The job is to find each line of the records below that includes the word "Reference" and copy it.

[Saved data entries]
══════════

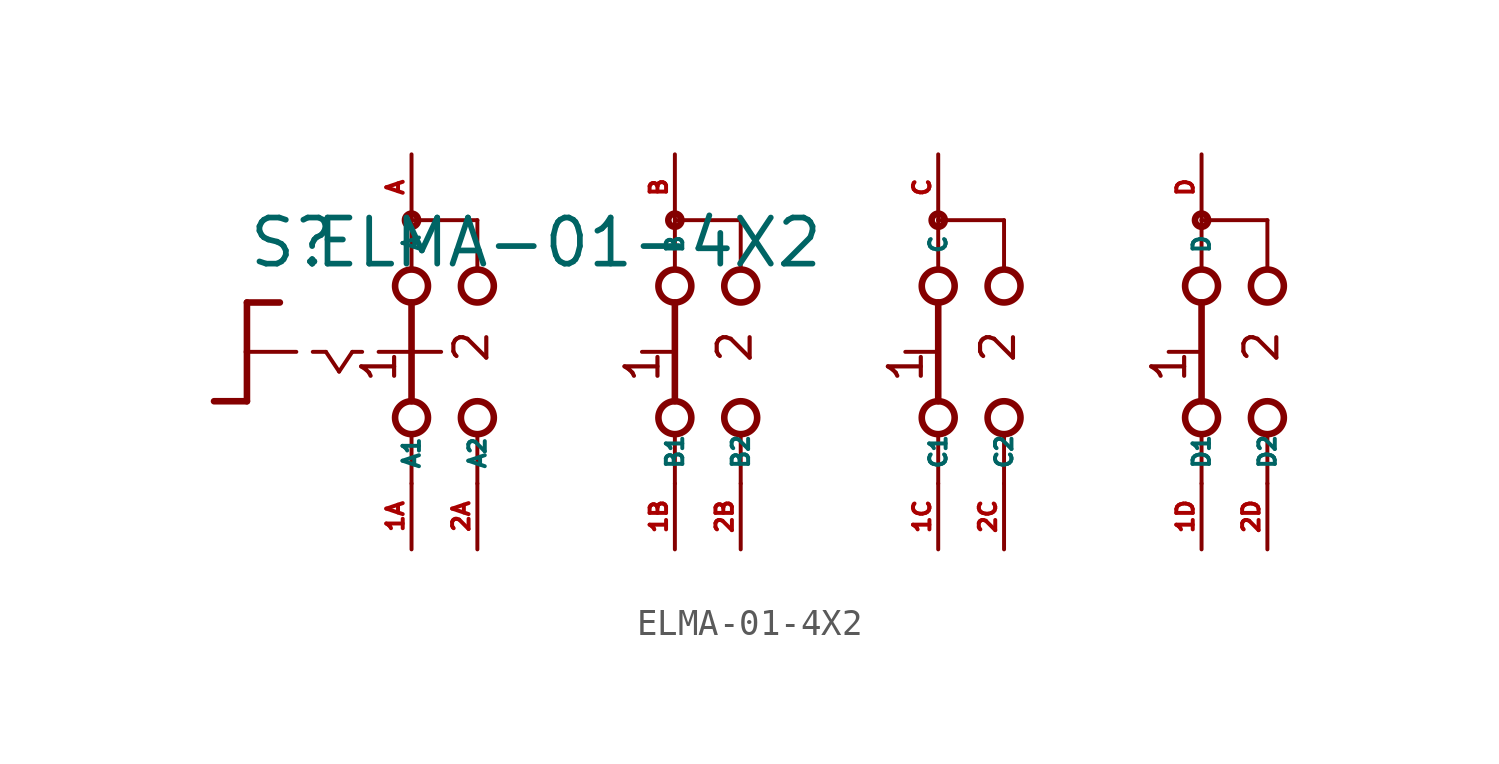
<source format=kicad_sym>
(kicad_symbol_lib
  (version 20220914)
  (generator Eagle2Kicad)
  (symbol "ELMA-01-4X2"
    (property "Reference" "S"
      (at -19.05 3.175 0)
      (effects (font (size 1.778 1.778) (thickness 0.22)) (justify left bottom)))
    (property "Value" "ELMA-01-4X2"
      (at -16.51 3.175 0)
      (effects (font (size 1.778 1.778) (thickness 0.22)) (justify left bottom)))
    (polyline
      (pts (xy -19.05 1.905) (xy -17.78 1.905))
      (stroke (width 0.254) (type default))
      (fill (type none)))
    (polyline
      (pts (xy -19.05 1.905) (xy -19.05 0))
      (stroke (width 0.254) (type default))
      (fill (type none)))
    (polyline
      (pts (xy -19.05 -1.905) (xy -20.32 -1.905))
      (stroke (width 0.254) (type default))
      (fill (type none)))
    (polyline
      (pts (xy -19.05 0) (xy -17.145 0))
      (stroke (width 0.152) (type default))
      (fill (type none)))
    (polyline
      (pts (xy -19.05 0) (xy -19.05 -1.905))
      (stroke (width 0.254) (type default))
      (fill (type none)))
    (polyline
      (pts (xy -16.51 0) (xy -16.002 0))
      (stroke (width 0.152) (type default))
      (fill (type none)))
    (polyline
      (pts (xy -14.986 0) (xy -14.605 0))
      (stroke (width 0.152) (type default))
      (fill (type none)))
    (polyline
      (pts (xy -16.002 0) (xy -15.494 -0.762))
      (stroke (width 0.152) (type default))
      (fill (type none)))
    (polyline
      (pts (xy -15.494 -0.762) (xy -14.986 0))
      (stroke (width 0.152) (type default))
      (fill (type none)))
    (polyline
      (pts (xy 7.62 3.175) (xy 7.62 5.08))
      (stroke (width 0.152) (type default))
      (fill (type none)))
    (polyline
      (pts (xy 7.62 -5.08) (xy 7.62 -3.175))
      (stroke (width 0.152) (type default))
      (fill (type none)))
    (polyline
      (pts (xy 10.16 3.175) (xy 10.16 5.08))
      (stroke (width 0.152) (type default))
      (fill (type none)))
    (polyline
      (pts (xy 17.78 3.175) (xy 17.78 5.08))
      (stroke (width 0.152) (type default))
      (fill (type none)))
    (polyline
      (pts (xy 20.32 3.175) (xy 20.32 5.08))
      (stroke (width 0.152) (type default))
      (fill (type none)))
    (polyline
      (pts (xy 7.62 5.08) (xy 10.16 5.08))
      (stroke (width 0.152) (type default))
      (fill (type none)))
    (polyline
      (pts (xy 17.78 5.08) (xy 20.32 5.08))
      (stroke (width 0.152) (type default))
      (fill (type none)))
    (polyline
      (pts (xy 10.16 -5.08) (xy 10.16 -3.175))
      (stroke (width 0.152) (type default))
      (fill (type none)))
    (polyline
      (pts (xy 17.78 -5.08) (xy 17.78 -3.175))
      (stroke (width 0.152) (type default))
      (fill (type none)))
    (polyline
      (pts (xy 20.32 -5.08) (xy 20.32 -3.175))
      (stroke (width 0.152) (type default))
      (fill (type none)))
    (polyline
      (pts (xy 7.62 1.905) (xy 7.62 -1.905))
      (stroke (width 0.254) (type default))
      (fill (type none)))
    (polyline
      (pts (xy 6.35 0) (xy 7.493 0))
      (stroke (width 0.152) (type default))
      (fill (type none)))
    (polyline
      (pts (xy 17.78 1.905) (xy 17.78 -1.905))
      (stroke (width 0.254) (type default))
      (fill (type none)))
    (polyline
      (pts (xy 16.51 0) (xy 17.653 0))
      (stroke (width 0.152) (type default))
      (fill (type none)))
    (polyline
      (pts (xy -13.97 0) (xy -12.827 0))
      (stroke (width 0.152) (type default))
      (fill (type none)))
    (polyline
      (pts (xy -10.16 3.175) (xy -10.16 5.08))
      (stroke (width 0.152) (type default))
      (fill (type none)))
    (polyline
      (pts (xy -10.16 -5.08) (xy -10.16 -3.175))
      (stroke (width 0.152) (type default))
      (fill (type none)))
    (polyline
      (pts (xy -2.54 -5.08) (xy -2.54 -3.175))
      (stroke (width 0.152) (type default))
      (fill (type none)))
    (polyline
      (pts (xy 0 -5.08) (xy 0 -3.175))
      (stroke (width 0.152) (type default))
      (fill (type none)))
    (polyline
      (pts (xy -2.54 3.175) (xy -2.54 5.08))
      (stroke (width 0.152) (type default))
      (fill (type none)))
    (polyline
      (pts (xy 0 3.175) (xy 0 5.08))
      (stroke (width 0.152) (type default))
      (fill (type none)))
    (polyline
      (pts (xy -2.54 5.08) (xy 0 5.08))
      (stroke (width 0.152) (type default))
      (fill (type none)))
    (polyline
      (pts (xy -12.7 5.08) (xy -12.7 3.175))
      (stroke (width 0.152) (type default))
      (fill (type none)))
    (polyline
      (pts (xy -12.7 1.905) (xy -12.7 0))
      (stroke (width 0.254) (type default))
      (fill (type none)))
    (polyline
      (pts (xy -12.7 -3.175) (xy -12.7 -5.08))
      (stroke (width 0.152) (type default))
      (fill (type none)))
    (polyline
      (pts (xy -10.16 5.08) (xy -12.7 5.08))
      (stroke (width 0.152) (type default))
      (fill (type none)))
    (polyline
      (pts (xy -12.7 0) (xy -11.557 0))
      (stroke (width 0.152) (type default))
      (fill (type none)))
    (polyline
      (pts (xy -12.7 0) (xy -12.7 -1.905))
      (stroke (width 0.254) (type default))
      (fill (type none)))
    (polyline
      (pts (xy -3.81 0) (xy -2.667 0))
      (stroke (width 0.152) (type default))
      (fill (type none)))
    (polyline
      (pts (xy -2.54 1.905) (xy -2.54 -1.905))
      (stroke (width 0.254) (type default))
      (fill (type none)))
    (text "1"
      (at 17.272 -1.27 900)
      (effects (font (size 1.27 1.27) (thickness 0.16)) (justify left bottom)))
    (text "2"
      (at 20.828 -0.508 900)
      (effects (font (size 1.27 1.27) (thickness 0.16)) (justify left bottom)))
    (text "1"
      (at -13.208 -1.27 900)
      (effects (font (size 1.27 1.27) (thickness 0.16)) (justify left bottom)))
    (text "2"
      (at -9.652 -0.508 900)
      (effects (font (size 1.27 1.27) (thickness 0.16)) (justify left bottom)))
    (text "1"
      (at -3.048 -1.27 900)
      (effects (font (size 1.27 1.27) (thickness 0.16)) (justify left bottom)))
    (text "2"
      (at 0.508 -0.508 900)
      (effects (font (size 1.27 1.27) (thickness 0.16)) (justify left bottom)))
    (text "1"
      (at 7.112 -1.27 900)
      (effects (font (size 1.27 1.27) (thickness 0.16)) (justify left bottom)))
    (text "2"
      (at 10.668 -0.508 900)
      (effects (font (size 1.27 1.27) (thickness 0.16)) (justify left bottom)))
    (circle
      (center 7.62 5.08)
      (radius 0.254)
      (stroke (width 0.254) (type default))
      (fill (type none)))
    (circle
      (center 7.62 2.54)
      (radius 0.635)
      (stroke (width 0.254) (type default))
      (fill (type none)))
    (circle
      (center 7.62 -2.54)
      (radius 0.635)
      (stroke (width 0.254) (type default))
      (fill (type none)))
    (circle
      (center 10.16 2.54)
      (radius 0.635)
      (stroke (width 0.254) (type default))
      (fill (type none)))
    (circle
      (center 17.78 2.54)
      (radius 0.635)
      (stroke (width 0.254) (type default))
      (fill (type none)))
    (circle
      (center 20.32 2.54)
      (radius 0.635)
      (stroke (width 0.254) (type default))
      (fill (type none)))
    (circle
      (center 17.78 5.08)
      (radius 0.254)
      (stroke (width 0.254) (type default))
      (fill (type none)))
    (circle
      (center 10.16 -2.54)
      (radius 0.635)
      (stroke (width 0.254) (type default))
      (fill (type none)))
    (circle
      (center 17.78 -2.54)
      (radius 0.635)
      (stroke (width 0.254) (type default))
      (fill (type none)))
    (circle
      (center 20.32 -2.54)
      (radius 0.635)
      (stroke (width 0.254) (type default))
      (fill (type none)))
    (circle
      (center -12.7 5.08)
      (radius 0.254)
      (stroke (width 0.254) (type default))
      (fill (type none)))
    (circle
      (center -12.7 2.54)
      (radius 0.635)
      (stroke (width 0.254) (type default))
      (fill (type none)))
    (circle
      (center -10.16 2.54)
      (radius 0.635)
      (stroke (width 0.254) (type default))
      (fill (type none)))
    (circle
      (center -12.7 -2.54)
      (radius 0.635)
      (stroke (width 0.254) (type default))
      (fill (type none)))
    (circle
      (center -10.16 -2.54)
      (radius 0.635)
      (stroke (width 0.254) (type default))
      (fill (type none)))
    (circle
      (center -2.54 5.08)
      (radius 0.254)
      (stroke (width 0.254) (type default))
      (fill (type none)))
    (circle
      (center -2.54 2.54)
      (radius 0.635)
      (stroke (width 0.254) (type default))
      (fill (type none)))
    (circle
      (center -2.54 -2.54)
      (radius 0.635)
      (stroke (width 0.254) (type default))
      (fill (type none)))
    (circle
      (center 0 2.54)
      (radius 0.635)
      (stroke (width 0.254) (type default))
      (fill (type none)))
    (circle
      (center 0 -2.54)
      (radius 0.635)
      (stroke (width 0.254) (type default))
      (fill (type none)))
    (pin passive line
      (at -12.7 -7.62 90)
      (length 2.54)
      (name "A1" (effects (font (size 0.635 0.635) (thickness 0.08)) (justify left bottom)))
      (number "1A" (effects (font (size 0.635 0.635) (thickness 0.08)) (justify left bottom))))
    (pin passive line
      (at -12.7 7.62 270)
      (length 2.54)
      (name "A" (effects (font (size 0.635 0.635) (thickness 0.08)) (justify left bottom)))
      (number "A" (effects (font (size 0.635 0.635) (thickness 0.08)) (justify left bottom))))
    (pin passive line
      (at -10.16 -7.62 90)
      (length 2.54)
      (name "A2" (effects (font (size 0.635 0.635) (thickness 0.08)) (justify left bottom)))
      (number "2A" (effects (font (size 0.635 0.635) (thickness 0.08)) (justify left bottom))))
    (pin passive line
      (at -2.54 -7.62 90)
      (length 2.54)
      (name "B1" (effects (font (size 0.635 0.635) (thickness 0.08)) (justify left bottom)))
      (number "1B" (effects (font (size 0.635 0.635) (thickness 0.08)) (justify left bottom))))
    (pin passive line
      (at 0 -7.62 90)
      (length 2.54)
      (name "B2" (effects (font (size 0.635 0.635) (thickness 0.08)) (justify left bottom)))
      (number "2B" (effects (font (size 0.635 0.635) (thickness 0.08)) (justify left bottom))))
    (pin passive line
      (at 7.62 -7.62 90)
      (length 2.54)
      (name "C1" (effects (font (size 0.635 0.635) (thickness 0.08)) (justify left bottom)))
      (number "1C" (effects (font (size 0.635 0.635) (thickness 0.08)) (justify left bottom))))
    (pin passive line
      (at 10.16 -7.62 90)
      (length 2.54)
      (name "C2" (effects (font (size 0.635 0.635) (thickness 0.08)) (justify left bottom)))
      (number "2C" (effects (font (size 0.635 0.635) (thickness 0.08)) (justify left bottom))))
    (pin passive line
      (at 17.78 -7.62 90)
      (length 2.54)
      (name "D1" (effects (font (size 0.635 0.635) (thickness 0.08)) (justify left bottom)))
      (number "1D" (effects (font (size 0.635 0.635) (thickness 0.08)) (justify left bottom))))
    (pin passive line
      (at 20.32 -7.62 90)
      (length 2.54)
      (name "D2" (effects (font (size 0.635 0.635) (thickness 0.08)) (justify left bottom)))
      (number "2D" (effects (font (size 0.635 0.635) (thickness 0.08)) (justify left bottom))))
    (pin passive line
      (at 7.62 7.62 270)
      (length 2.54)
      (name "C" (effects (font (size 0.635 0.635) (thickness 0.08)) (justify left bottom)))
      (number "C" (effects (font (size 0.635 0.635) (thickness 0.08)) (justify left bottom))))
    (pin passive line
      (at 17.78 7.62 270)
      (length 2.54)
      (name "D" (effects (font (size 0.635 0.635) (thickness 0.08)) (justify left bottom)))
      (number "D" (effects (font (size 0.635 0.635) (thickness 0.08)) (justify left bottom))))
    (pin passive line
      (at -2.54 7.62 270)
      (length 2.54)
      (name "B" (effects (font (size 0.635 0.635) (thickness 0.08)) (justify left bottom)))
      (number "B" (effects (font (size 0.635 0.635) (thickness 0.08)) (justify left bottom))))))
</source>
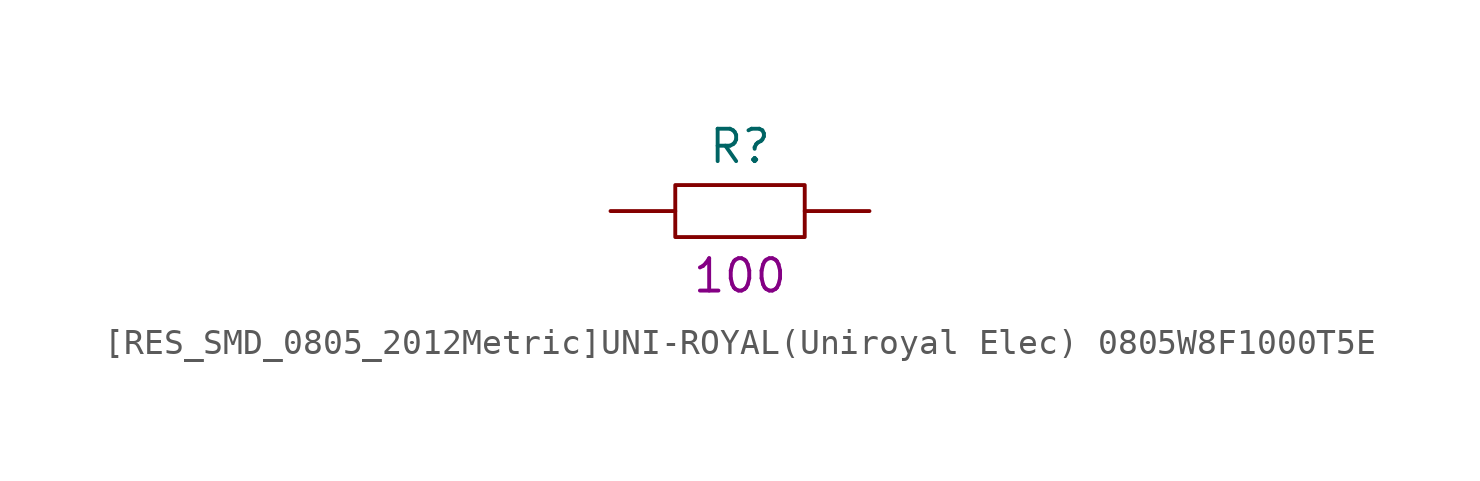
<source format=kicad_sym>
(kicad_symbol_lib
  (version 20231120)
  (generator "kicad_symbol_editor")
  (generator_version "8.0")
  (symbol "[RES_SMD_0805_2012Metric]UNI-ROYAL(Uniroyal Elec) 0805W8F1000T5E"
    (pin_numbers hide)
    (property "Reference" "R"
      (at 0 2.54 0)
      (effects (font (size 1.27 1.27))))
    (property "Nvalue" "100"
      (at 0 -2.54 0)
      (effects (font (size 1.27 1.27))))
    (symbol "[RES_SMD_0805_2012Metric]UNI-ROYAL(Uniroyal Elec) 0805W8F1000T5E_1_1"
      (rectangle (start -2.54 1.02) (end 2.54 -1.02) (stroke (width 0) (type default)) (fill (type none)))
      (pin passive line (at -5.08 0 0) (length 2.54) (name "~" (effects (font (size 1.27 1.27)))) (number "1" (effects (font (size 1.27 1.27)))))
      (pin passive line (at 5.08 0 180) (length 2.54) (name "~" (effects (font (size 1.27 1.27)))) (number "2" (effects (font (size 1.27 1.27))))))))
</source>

══════════

* _EXERCISE SOLUTION_:
    (property "Reference" "S"
    (property "Reference" "R"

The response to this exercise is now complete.